Here is a list of my loggging messages:
2010-07-09 16:05:28.203 ExpenseLog[2648:207] [DEBUG] MyViewController - initWithStyle: Plain
2010-07-09 16:05:28.209 ExpenseLog[2648:207] [DEBUG] MyViewController - initWithStyle: Done
2010-07-09 16:05:28.210 ExpenseLog[2648:207] [DEBUG] MyViewController - viewDidLoad
2010-07-09 16:05:28.211 ExpenseLog[2648:207] --[DEBUG] MyViewController - fetchedResultsController
2010-07-09 16:05:28.211 ExpenseLog[2648:207] ----[DEBUG] MyViewController - managedObjectContext
2010-07-09 16:05:28.212 ExpenseLog[2648:207] ------[DEBUG] MyViewController - creating new managedObjectContext
2010-07-09 16:05:28.212 ExpenseLog[2648:207] ----[DEBUG] MyViewController - managedObjectContext DONE
2010-07-09 16:05:28.212 ExpenseLog[2648:207] ----[DEBUG] MyViewController - managedObjectContext
2010-07-09 16:05:28.213 ExpenseLog[2648:207] ----[DEBUG] MyViewController - managedObjectContext DONE
2010-07-09 16:05:28.213 ExpenseLog[2648:207] ----[DEBUG] MyViewController - created NSFetchedResultsController obj: <NSFetchedResultsController: 0x8611340>
2010-07-09 16:05:28.214 ExpenseLog[2648:207] --[DEBUG] MyViewController - fetchedResultsController DONE
2010-07-09 16:05:28.215 ExpenseLog[2648:207] [DEBUG] MyViewController - viewDidLoad DONE
2010-07-09 16:05:28.215 ExpenseLog[2648:207] [DEBUG] MyViewController - numberOfSectionsInTableView:
2010-07-09 16:05:28.216 ExpenseLog[2648:207] --[DEBUG] MyViewController - fetchedResultsController
2010-07-09 16:05:28.216 ExpenseLog[2648:207] --[DEBUG] MyViewController - fetchedResultsController DONE
2010-07-09 16:05:28.216 ExpenseLog[2648:207] [DEBUG] MyViewController - numberOfSectionsInTableView: DONE
2010-07-09 16:05:28.218 ExpenseLog[2648:207] [DEBUG] MyViewController - numberOfSectionsInTableView:
2010-07-09 16:05:28.218 ExpenseLog[2648:207] --[DEBUG] MyViewController - fetchedResultsController
2010-07-09 16:05:28.219 ExpenseLog[2648:207] --[DEBUG] MyViewController - fetchedResultsController DONE
2010-07-09 16:05:28.219 ExpenseLog[2648:207] [DEBUG] MyViewController - numberOfSectionsInTableView: DONE
2010-07-09 16:05:28.219 ExpenseLog[2648:207] [DEBUG] MyViewController - tableView:numberOfRowsInSection:
2010-07-09 16:05:28.220 ExpenseLog[2648:207] --[DEBUG] MyViewController - fetchedResultsController
2010-07-09 16:05:28.220 ExpenseLog[2648:207] --[DEBUG] MyViewController - fetchedResultsController DONE
2010-07-09 16:05:28.220 ExpenseLog[2648:207] [DEBUG] MyViewController - tableView:numberOfRowsInSection: DONE
2010-07-09 16:05:28.221 ExpenseLog[2648:207] [DEBUG] MyViewController - tableView:cellForRowAtIndexPath:
2010-07-09 16:05:28.221 ExpenseLog[2648:207] --[DEBUG] MyViewController - fetchedResultsController
2010-07-09 16:05:28.222 ExpenseLog[2648:207] --[DEBUG] MyViewController - fetchedResultsController DONE
2010-07-09 16:05:28.223 ExpenseLog[2648:207] [DEBUG] MyViewController - tableView:cellForRowAtIndexPath: DONE

I think it is really worthwhile to spend some time design this helper class.
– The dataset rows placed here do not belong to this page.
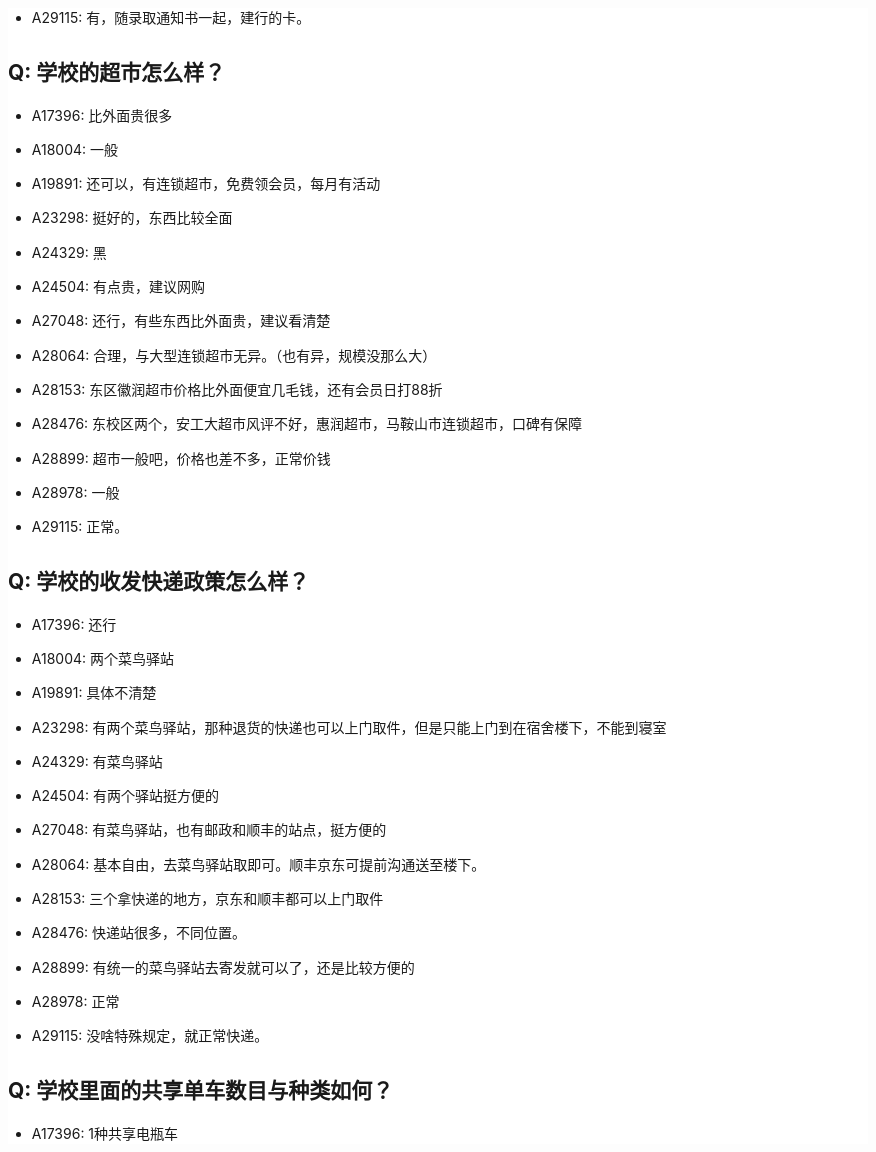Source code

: - A29115: 有，随录取通知书一起，建行的卡。

## Q: 学校的超市怎么样？

- A17396: 比外面贵很多

- A18004: 一般

- A19891: 还可以，有连锁超市，免费领会员，每月有活动

- A23298: 挺好的，东西比较全面

- A24329: 黑

- A24504: 有点贵，建议网购

- A27048: 还行，有些东西比外面贵，建议看清楚

- A28064: 合理，与大型连锁超市无异。（也有异，规模没那么大）

- A28153: 东区徽润超市价格比外面便宜几毛钱，还有会员日打88折

- A28476: 东校区两个，安工大超市风评不好，惠润超市，马鞍山市连锁超市，口碑有保障

- A28899: 超市一般吧，价格也差不多，正常价钱

- A28978: 一般

- A29115: 正常。

## Q: 学校的收发快递政策怎么样？

- A17396: 还行

- A18004: 两个菜鸟驿站

- A19891: 具体不清楚

- A23298: 有两个菜鸟驿站，那种退货的快递也可以上门取件，但是只能上门到在宿舍楼下，不能到寝室

- A24329: 有菜鸟驿站

- A24504: 有两个驿站挺方便的

- A27048: 有菜鸟驿站，也有邮政和顺丰的站点，挺方便的

- A28064: 基本自由，去菜鸟驿站取即可。顺丰京东可提前沟通送至楼下。

- A28153: 三个拿快递的地方，京东和顺丰都可以上门取件

- A28476: 快递站很多，不同位置。

- A28899: 有统一的菜鸟驿站去寄发就可以了，还是比较方便的

- A28978: 正常

- A29115: 没啥特殊规定，就正常快递。

## Q: 学校里面的共享单车数目与种类如何？

- A17396: 1种共享电瓶车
The benefits I have been received are tremendous. It greatly helps me to understand Cocoa framework, saves me enormous amount of time, and keeps my mind sharp on the business logic I want to implement.

With new iOS available, I think this class can be further enhanced with block feature to improve the performance. For example, I could put all the messages into a block so that when a logging level is disabled, the block would not be evaluated or executed at all.